Top of DATASET EXCERPTS
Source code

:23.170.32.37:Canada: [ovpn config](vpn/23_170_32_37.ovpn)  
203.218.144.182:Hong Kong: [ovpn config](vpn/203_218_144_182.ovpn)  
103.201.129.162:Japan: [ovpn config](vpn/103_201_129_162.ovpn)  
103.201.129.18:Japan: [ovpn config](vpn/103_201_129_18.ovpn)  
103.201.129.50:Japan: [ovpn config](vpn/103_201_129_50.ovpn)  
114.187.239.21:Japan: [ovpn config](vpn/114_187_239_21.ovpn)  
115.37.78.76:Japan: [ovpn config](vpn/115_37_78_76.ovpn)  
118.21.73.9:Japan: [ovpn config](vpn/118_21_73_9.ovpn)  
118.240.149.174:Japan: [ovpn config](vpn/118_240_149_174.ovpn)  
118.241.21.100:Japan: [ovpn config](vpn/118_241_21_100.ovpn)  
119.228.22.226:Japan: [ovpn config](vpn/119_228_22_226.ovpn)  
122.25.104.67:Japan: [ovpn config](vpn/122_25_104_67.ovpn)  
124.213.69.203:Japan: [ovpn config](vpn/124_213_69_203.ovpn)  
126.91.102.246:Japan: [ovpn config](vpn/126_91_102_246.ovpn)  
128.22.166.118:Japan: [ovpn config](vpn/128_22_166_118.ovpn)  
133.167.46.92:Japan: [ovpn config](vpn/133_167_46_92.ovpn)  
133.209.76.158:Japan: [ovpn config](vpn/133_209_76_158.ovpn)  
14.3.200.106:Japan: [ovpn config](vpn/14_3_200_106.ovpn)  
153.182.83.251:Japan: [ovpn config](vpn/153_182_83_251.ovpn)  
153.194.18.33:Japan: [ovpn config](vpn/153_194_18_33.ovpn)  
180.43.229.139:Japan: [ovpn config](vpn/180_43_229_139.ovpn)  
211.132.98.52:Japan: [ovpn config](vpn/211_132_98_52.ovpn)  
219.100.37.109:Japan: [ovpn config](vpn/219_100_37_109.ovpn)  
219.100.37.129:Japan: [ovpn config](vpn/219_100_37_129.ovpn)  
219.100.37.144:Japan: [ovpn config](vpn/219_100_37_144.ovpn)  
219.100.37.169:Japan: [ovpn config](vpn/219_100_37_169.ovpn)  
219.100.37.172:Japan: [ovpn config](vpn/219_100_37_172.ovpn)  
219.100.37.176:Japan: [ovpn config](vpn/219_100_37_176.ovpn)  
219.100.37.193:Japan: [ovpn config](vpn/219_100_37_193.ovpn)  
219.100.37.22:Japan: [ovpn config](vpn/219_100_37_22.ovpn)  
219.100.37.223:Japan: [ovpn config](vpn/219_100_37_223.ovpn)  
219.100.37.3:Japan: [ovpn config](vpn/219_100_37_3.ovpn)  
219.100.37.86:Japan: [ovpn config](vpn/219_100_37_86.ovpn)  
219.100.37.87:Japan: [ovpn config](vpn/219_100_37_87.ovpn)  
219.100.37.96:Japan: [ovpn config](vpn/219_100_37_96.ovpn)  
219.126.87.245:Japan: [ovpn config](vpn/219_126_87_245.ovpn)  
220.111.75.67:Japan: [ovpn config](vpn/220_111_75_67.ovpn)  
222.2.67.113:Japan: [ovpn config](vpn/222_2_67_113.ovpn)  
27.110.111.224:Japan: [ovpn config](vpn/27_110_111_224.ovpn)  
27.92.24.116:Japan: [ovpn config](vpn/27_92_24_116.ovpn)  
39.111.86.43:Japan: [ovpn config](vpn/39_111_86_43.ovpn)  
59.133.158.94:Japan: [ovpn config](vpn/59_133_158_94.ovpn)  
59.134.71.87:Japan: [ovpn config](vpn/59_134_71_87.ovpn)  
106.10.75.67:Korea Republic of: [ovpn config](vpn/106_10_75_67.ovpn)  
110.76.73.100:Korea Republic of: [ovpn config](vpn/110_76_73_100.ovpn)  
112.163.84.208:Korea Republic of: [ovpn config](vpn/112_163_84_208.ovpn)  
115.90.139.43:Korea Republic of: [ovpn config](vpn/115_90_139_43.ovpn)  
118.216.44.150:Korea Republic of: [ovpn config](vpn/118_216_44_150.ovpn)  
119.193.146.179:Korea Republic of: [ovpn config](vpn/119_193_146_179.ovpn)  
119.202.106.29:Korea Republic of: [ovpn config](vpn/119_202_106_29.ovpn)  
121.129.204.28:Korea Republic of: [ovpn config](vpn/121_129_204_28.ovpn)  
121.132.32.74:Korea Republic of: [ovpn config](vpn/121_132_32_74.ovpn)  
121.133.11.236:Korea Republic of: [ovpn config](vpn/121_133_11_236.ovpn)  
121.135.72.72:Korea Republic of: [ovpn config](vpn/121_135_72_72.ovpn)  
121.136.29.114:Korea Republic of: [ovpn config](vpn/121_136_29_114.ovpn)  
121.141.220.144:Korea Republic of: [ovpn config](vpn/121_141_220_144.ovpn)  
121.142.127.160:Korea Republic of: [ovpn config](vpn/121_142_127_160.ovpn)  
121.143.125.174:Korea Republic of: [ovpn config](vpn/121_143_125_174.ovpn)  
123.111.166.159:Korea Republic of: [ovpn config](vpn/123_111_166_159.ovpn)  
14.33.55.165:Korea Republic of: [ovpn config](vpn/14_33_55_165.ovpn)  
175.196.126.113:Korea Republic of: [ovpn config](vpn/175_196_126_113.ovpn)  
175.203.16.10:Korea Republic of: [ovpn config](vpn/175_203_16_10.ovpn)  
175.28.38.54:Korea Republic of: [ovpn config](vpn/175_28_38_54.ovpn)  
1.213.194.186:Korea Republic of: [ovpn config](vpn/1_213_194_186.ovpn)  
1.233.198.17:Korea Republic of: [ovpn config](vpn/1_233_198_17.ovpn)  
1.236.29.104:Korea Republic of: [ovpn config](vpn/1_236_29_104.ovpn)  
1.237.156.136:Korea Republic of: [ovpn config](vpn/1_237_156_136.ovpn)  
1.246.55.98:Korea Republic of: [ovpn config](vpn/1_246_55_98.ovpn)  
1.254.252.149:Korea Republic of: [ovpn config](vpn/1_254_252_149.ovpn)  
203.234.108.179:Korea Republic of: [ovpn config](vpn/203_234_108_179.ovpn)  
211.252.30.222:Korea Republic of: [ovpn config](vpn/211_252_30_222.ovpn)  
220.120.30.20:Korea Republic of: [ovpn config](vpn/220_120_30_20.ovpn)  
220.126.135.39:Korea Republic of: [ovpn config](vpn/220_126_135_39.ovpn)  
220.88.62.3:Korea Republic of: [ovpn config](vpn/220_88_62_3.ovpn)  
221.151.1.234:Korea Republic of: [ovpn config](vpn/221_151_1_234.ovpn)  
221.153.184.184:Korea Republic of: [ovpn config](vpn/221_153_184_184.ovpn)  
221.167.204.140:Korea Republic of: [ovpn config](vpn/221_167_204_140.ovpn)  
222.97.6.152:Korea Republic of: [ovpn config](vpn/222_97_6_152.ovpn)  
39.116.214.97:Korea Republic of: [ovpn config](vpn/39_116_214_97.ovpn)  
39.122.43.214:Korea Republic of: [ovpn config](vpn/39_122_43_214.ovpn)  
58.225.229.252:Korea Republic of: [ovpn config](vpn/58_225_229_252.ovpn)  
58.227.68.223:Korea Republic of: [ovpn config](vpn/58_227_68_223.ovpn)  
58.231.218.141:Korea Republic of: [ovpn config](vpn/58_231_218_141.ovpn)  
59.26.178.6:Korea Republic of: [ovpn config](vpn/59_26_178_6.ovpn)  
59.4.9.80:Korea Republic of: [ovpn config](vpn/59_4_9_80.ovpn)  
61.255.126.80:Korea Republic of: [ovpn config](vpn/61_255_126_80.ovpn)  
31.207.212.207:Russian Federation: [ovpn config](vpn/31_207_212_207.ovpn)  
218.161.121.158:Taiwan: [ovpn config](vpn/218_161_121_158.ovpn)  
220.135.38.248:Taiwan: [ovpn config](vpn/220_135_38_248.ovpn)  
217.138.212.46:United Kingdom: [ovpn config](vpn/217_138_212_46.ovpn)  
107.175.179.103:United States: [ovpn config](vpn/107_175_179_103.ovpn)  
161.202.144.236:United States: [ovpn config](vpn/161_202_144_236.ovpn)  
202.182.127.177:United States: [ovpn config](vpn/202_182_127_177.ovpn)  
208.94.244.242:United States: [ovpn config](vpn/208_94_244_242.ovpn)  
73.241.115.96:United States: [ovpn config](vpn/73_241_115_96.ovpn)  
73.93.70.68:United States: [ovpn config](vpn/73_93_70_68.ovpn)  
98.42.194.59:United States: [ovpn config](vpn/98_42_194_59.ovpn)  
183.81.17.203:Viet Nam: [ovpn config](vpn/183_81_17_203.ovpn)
Bottom of DATASET EXCERPTS
- _TO DO_:
As the answer, set down only the lines from the data above between the one holding "39.116.214.97:Korea Republic of: [ovpn" and the one holding "31.207.212.207:Russian Federation: [ovpn", inclusive, exactly as they read.

- _EXERCISE OUTPUT_:
39.116.214.97:Korea Republic of: [ovpn config](vpn/39_116_214_97.ovpn)  
39.122.43.214:Korea Republic of: [ovpn config](vpn/39_122_43_214.ovpn)  
58.225.229.252:Korea Republic of: [ovpn config](vpn/58_225_229_252.ovpn)  
58.227.68.223:Korea Republic of: [ovpn config](vpn/58_227_68_223.ovpn)  
58.231.218.141:Korea Republic of: [ovpn config](vpn/58_231_218_141.ovpn)  
59.26.178.6:Korea Republic of: [ovpn config](vpn/59_26_178_6.ovpn)  
59.4.9.80:Korea Republic of: [ovpn config](vpn/59_4_9_80.ovpn)  
61.255.126.80:Korea Republic of: [ovpn config](vpn/61_255_126_80.ovpn)  
31.207.212.207:Russian Federation: [ovpn config](vpn/31_207_212_207.ovpn)  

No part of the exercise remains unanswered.